*Entries supplied*
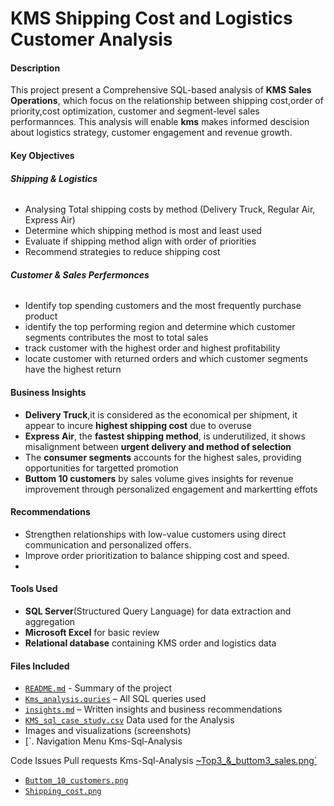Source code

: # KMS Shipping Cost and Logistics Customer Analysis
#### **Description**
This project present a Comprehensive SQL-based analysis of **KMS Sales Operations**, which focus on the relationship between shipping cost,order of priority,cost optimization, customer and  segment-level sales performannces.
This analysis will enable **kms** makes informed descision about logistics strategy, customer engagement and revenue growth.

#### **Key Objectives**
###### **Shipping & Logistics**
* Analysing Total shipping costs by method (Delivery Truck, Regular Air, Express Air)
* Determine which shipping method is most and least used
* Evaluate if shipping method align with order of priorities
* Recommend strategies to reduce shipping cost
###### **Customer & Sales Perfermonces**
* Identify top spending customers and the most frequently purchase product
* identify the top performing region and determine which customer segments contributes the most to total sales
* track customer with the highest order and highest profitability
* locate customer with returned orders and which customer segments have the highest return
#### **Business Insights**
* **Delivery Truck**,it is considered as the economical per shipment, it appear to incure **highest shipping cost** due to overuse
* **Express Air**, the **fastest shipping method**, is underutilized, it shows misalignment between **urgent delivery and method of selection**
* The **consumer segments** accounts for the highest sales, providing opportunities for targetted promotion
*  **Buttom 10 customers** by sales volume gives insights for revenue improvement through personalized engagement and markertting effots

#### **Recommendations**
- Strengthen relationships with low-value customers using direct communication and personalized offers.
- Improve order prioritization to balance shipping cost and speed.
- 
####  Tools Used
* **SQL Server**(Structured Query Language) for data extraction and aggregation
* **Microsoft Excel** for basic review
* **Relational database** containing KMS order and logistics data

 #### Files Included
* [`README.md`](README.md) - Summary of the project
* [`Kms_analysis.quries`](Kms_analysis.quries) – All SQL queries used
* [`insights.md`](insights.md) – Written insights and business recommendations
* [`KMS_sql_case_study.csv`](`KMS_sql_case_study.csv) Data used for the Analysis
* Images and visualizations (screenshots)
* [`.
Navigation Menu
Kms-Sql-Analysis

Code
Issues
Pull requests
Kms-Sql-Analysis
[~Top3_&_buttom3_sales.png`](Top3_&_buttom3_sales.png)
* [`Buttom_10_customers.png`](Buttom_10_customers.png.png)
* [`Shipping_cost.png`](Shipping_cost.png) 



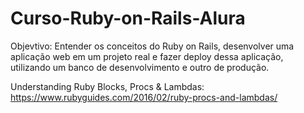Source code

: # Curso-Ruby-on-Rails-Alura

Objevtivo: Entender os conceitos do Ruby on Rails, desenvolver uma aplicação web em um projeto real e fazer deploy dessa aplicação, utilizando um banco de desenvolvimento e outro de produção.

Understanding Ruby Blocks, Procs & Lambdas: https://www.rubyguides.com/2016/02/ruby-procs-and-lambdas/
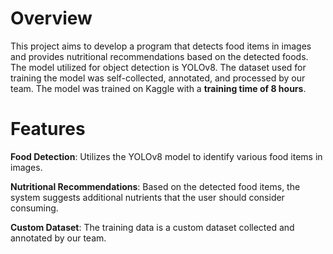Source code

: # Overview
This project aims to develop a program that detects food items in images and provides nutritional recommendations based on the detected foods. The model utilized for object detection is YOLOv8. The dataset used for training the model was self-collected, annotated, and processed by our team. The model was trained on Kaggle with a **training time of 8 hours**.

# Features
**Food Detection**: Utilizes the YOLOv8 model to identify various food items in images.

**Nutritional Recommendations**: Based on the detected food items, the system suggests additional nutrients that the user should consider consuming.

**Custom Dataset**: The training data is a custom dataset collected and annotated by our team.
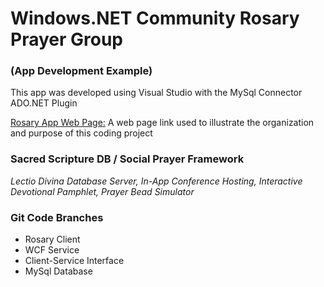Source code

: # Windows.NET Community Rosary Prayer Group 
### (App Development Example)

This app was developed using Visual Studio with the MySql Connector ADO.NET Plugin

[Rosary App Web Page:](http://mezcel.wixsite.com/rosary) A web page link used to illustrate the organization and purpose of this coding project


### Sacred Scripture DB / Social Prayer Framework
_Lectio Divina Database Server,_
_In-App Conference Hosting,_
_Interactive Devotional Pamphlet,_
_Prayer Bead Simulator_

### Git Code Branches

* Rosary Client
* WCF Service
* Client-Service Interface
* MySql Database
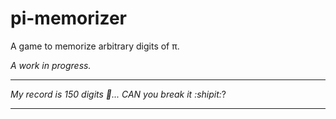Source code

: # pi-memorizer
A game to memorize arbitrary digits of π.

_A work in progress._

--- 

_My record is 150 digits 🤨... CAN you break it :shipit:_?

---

*What to work on*
Find every line in the entries that includes the word "Rosary", then state how many there are and nothing else.

*Exercise response*
3